### Task instructions
Summarize the court excerpt below in three sentences.

When asked to raise any issues that he wished to
put in relation to his
application, he raised that:
- the
situation for people thought to be involved in people smuggling had gotten worse
in Sri Lanka;
- people
had been, in his words, ‘dobbing on him’ in Sri Lanka and that this
was creating an issue for him in Sri Lanka;
and
- he
had difficulty putting submissions or arguments before the Court at the hearing
on the grounds that he was affected by a health
condition. No evidence has been
placed before the Court to support any claim that he is suffering from a health
condition.
- The
grounds of review in the application are:
- 1. The
decision of the Tribunal:
- (a) is
affected by an error of law; and
- (b) denied
the applicant procedural fairness.
- 2. I have
made an application for assistance through Victorian Legal Aid and am waiting
for a decision.
The Tribunal decision
- The
applicant appeared at the hearing before the Tribunal on 17 September 2015 and
was assisted by an interpreter and a migration
agent. The decision of the
Tribunal at paragraph [11] reproduces the statutory declaration that had been
made by the applicant on
31 October 2012 in support of his application for a
Protection visa application. In substance, he claimed that whilst in Sri Lanka,
he had driven a neighbour around at night in a tuktuk, and he realised the
neighbour was engaged in rounding up clients for a people
smuggler to transport
those people out of Sri Lanka. He said that when two CID officers came looking
for him, he got scared and
went to stay with his uncle away from the local
district and then obtained a passage on a boat to Australia.

### Records
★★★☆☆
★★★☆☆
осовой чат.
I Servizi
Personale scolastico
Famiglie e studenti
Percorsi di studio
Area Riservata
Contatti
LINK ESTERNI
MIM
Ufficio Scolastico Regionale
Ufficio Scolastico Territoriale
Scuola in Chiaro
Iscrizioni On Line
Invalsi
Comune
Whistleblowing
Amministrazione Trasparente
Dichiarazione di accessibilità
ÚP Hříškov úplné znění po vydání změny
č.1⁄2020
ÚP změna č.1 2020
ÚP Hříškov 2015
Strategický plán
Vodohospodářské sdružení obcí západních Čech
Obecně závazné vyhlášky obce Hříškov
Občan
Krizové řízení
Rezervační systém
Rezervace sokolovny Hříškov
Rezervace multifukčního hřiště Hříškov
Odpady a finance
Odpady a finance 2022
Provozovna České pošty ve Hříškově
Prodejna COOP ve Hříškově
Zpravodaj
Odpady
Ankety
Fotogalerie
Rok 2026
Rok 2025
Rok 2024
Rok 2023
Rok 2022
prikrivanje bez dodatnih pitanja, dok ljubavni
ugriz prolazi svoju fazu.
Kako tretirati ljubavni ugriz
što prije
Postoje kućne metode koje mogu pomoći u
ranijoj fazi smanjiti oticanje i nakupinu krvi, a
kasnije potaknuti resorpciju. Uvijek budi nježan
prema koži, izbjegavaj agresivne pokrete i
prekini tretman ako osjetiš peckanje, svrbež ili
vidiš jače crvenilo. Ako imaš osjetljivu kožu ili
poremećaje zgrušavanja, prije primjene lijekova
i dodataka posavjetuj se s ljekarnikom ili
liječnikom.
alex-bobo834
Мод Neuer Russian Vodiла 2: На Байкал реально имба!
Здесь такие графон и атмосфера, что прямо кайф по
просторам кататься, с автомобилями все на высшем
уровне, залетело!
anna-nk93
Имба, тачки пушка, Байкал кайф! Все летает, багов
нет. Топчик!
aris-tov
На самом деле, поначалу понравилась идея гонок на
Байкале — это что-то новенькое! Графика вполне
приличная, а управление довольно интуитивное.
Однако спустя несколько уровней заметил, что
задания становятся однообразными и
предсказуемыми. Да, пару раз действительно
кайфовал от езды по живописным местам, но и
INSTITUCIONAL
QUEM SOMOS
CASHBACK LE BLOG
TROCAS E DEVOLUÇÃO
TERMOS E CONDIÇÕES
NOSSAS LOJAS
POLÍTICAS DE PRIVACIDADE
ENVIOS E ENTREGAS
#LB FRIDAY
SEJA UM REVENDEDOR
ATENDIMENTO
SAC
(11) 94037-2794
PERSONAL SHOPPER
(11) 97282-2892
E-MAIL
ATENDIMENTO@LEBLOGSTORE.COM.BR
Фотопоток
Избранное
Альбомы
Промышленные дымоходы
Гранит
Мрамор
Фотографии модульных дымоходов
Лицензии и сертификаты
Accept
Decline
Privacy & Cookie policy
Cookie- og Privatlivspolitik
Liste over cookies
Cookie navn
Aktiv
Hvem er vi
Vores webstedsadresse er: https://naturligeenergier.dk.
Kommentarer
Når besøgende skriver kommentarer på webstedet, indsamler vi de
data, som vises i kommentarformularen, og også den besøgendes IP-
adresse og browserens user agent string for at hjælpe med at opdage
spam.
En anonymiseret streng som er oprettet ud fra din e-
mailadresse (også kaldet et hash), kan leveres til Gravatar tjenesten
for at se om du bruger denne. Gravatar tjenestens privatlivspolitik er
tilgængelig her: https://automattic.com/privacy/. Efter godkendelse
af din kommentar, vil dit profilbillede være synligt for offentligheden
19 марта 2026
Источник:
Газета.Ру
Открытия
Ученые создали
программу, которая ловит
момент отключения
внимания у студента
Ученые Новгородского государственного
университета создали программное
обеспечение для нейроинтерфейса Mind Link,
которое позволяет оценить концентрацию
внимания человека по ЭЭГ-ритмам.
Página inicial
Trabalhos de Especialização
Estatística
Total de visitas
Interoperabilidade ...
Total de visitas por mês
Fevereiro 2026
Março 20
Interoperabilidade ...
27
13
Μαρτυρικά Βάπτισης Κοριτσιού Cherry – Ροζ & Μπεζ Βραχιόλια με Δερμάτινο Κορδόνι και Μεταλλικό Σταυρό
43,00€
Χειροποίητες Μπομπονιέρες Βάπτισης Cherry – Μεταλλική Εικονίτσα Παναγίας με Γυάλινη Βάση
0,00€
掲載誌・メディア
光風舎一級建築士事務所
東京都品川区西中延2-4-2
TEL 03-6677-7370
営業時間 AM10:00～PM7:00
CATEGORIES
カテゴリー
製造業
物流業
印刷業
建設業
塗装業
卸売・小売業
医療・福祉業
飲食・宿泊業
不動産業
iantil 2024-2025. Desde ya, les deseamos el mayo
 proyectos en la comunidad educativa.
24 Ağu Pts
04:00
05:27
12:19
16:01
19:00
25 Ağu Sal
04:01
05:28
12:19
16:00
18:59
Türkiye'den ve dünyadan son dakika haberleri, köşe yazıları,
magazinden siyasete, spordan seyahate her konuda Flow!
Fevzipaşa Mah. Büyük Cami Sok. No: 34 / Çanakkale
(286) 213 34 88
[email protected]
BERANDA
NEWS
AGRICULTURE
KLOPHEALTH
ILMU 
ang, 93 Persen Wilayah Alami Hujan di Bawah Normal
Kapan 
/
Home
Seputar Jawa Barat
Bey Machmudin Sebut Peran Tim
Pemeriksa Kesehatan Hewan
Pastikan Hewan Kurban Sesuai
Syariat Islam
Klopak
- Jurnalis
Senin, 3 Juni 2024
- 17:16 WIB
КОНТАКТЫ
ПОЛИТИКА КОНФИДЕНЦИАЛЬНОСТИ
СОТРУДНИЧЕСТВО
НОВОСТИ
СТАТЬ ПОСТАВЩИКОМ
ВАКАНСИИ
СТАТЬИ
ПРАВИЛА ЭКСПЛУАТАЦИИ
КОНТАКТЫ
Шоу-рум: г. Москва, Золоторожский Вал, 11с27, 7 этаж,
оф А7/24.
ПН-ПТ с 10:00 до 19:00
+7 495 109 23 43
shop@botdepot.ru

### Output of the task
When invited to raise issues, the applicant said conditions for people thought to be involved in people smuggling had worsened in Sri Lanka, that people there had been "dobbing on him," and that a health condition made it hard for him to present arguments, although no evidence of such a condition was put before the Court. His application seeks review on the grounds that the Tribunal's decision is affected by an error of law and denied him procedural fairness, and he states that he is awaiting a decision on his request for assistance from Victorian Legal Aid. Before the Tribunal, he claimed that in Sri Lanka he had driven a neighbor who was rounding up clients for a people smuggler, and that when two CID officers came looking for him he went to stay with his uncle and then took a boat to Australia.